The vice president has made more trips to competitive Western and Southern states than Biden this year, particularly North Carolina, Georgia, Arizona, and Nevada. Each has a high percentage of Latino or Black voters.

“She is engaging communities that have not been engaged,” US Senator Laphonza Butler, a California Democrat, said in an interview.

Trump leads Biden 48 percent to 44 percent across the seven swing states, according to the poll. His lead over Biden is widest in North Carolina, Arizona, and Georgia. They’re tied in Nevada.

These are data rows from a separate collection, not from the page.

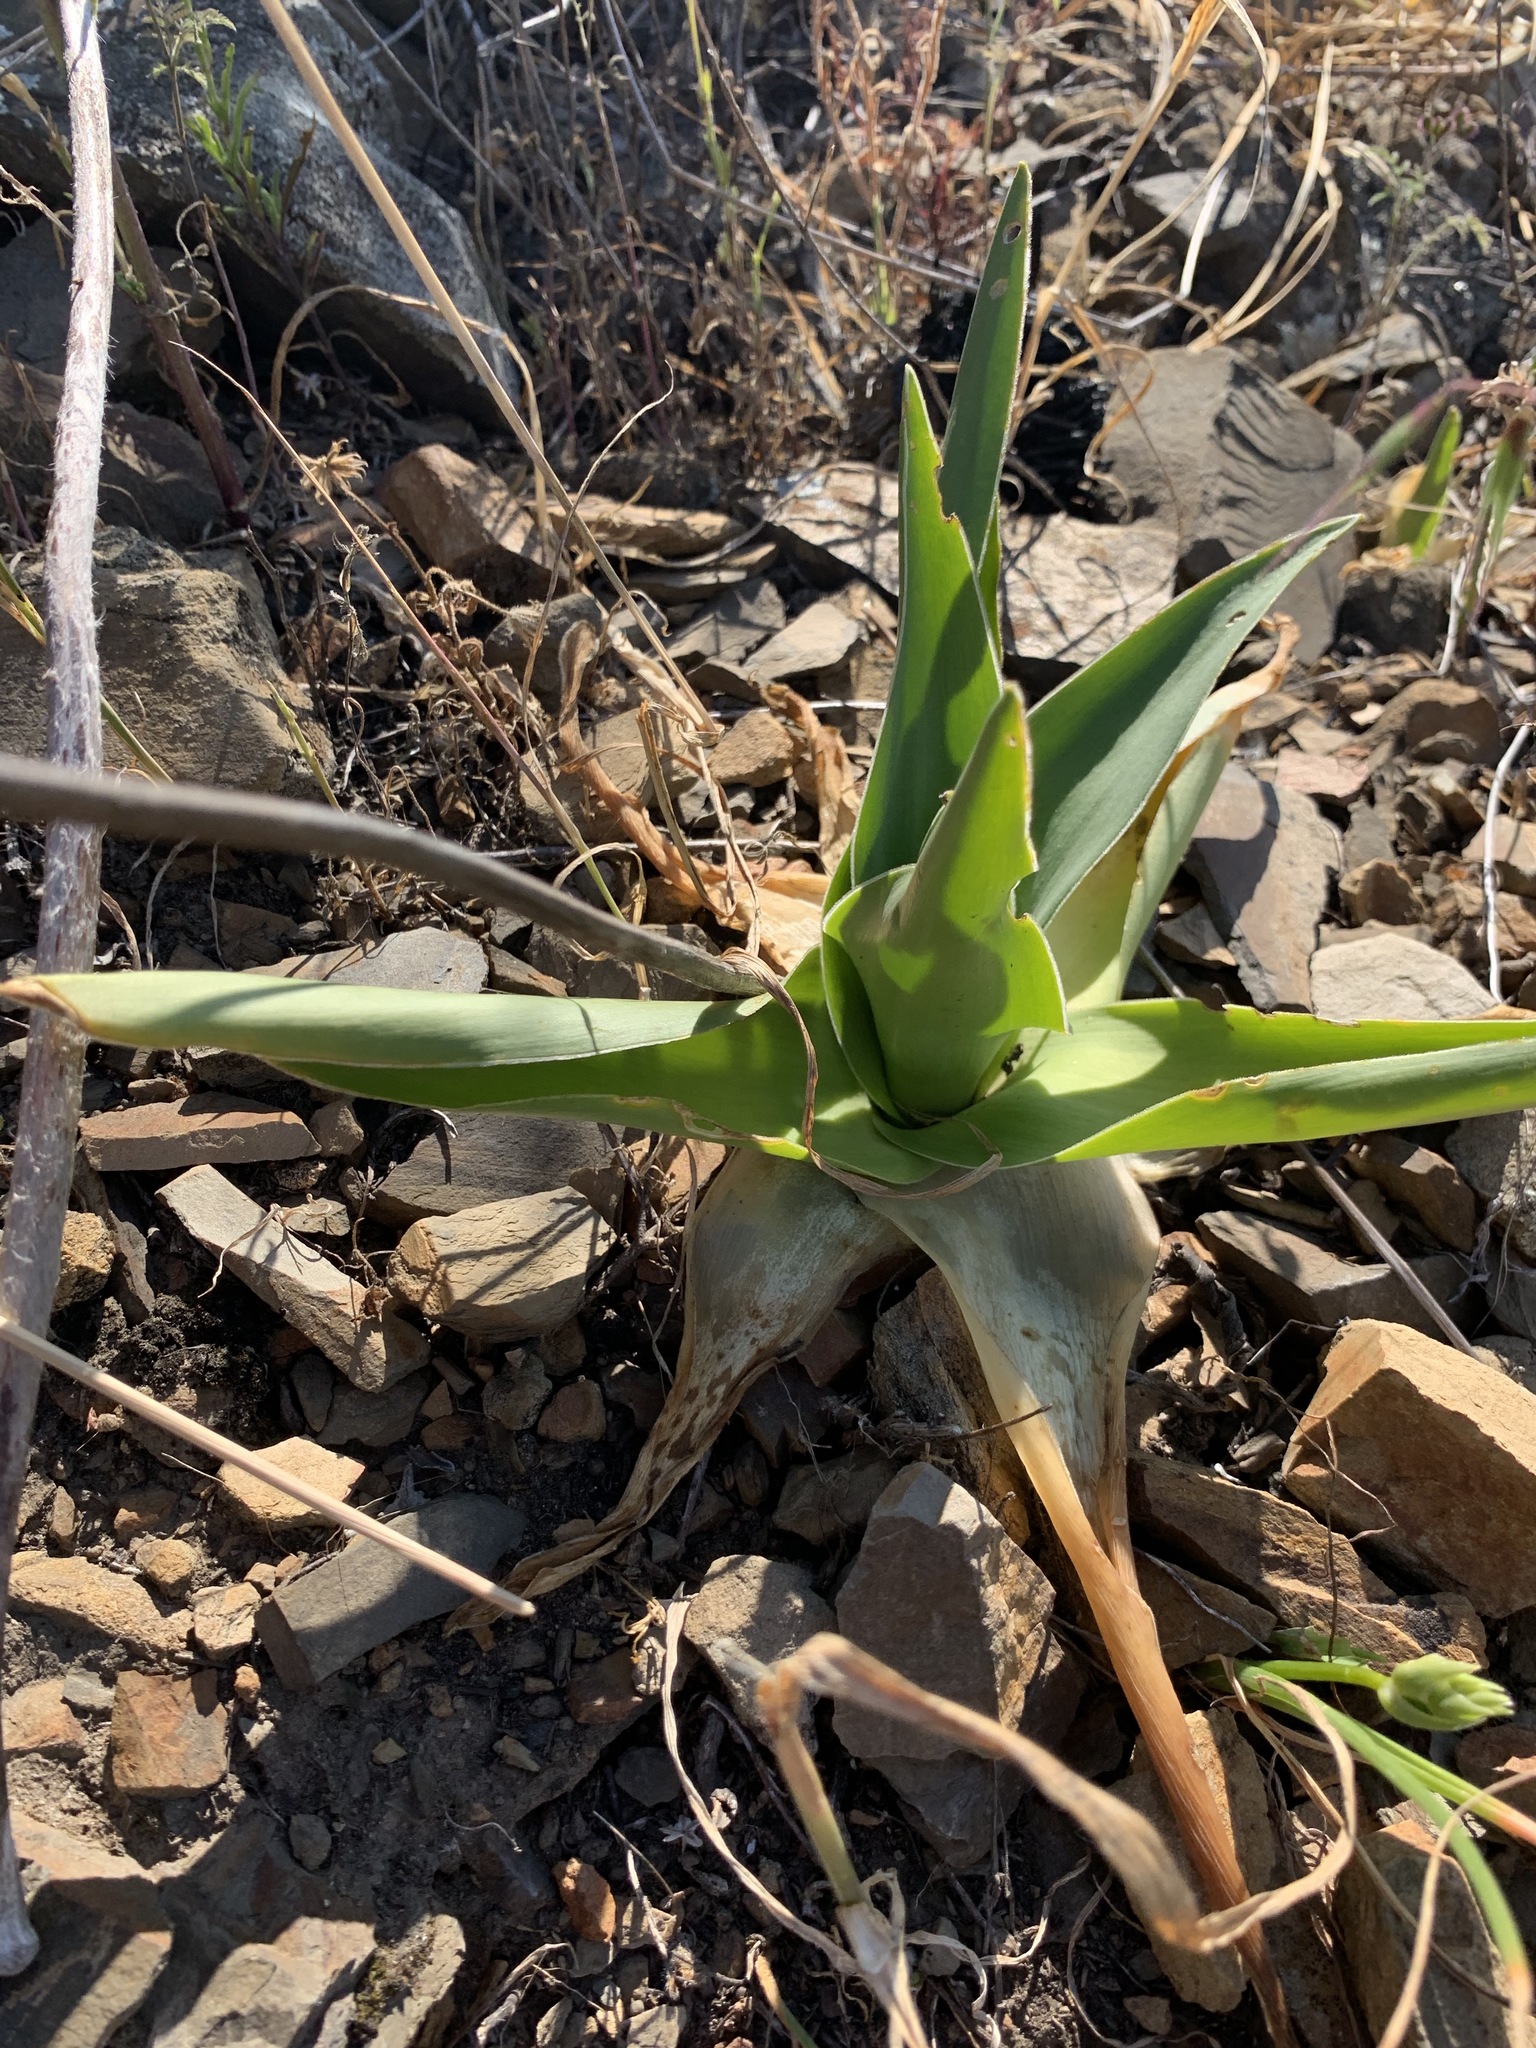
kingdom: Plantae
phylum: Tracheophyta
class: Liliopsida
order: Asparagales
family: Asparagaceae
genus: Drimia
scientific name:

Among possible White House aspirants, Harris led with 45 percent of swing-state voters supporting her if Biden dropped out before November. Whitmer and Buttigieg were the next at 36 percent, followed by Newsom at 32 percent, Moore at 23 percent and Pritzker at 21 percent.

Meanwhile, if Trump were unable to continue his campaign, Florida Governor Ron DeSantis, who Trump beat in the GOP primary, was the top alternative at 40 percent. Former UN Ambassador Nikki Haley, the runner-up to Trump in the Republican primary, was at 38 percent.

Trump hasn’t yet chosen a running mate. Once he does, Harris will no longer be measured against “an abstraction or an ideal of what a vice president should be,” vice-presidential scholar Joel Goldstein said. “She’s going to be measured or viewed as against whoever he picks.”